WHAT TO WORK ON
Nothing outside the stretch is wanted. Repeat exactly the lines of the listing below from the one that contains "X153877127Y-94328365D01*" through the one that contains "X151864450Y-92221488D01*", both ends included.
------
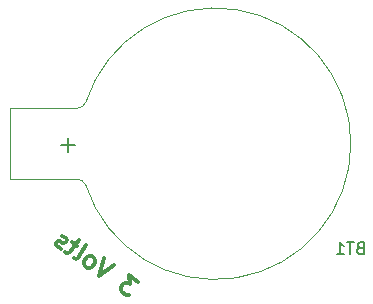
<source format=gbr>
G04 #@! TF.GenerationSoftware,KiCad,Pcbnew,(5.0.0)*
G04 #@! TF.CreationDate,2018-09-14T19:56:33-05:00*
G04 #@! TF.ProjectId,light sensitive demo,6C696768742073656E73697469766520,rev?*
G04 #@! TF.SameCoordinates,Original*
G04 #@! TF.FileFunction,Legend,Bot*
G04 #@! TF.FilePolarity,Positive*
%FSLAX46Y46*%
G04 Gerber Fmt 4.6, Leading zero omitted, Abs format (unit mm)*
G04 Created by KiCad (PCBNEW (5.0.0)) date 09/14/18 19:56:37*
%MOMM*%
%LPD*%
G01*
G04 APERTURE LIST*
%ADD10C,0.300000*%
%ADD11C,0.120000*%
%ADD12C,0.150000*%
G04 APERTURE END LIST*
D10*
X154731483Y-94229006D02*
X153970841Y-93696399D01*
X154052659Y-94451274D01*
X153877127Y-94328365D01*
X153719135Y-94304937D01*
X153619655Y-94322478D01*
X153479204Y-94398530D01*
X153274356Y-94691084D01*
X153250927Y-94849075D01*
X153268468Y-94948556D01*
X153344520Y-95089006D01*
X153695585Y-95334825D01*
X153853577Y-95358253D01*
X153953057Y-95340712D01*
X152683602Y-92795065D02*
X151413662Y-93737005D01*
X151864450Y-92221488D01*
X150418977Y-93040519D02*
X150576969Y-93063948D01*
X150676449Y-93046407D01*
X150816900Y-92970355D01*
X151062718Y-92619289D01*
X151086147Y-92461298D01*
X151068606Y-92361817D01*
X150992554Y-92221367D01*
X150817021Y-92098458D01*
X150659030Y-92075029D01*
X150559549Y-92092570D01*
X150419099Y-92168622D01*
X150173280Y-92519687D01*
X150149852Y-92677679D01*
X150167393Y-92777159D01*
X150243445Y-92917610D01*
X150418977Y-93040519D01*
X149307271Y-92262094D02*
X149465262Y-92285523D01*
X149605713Y-92209471D01*
X150343168Y-91156275D01*
X149588293Y-91238093D02*
X149120206Y-90910335D01*
X149699549Y-90705608D02*
X148962093Y-91758803D01*
X148821643Y-91834855D01*
X148663651Y-91811427D01*
X148546630Y-91729487D01*
X148236534Y-91425158D02*
X148078543Y-91401729D01*
X147844499Y-91237850D01*
X147768447Y-91097400D01*
X147791876Y-90939408D01*
X147832846Y-90880898D01*
X147973296Y-90804846D01*
X148131288Y-90828274D01*
X148306820Y-90951183D01*
X148464812Y-90974612D01*
X148605262Y-90898560D01*
X148646232Y-90840049D01*
X148669660Y-90682058D01*
X148593608Y-90541607D01*
X148418076Y-90418698D01*
X148260084Y-90395270D01*
D11*
G04 #@! TO.C,BT1*
X143850000Y-79550000D02*
X149550000Y-79550000D01*
X143850000Y-79550000D02*
X143850000Y-85550000D01*
X143850000Y-85550000D02*
X149550000Y-85550000D01*
X150301754Y-86076384D02*
G75*
G03X149550000Y-85550000I-751754J-273616D01*
G01*
X172745671Y-82504719D02*
G75*
G02X150300000Y-86050000I-11495671J-45281D01*
G01*
X150301754Y-79023616D02*
G75*
G02X149550000Y-79550000I-751754J273616D01*
G01*
X172745671Y-82595281D02*
G75*
G03X150300000Y-79050000I-11495671J45281D01*
G01*
D12*
X173505714Y-91368571D02*
X173362857Y-91416190D01*
X173315238Y-91463809D01*
X173267619Y-91559047D01*
X173267619Y-91701904D01*
X173315238Y-91797142D01*
X173362857Y-91844761D01*
X173458095Y-91892380D01*
X173839047Y-91892380D01*
X173839047Y-90892380D01*
X173505714Y-90892380D01*
X173410476Y-90940000D01*
X173362857Y-90987619D01*
X173315238Y-91082857D01*
X173315238Y-91178095D01*
X173362857Y-91273333D01*
X173410476Y-91320952D01*
X173505714Y-91368571D01*
X173839047Y-91368571D01*
X172981904Y-90892380D02*
X172410476Y-90892380D01*
X172696190Y-91892380D02*
X172696190Y-90892380D01*
X171553333Y-91892380D02*
X172124761Y-91892380D01*
X171839047Y-91892380D02*
X171839047Y-90892380D01*
X171934285Y-91035238D01*
X172029523Y-91130476D01*
X172124761Y-91178095D01*
X149371428Y-82657142D02*
X148228571Y-82657142D01*
X148800000Y-83228571D02*
X148800000Y-82085714D01*
G04 #@! TD*
M02*

</source>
------
TASK ANSWER
X153877127Y-94328365D01*
X153719135Y-94304937D01*
X153619655Y-94322478D01*
X153479204Y-94398530D01*
X153274356Y-94691084D01*
X153250927Y-94849075D01*
X153268468Y-94948556D01*
X153344520Y-95089006D01*
X153695585Y-95334825D01*
X153853577Y-95358253D01*
X153953057Y-95340712D01*
X152683602Y-92795065D02*
X151413662Y-93737005D01*
X151864450Y-92221488D01*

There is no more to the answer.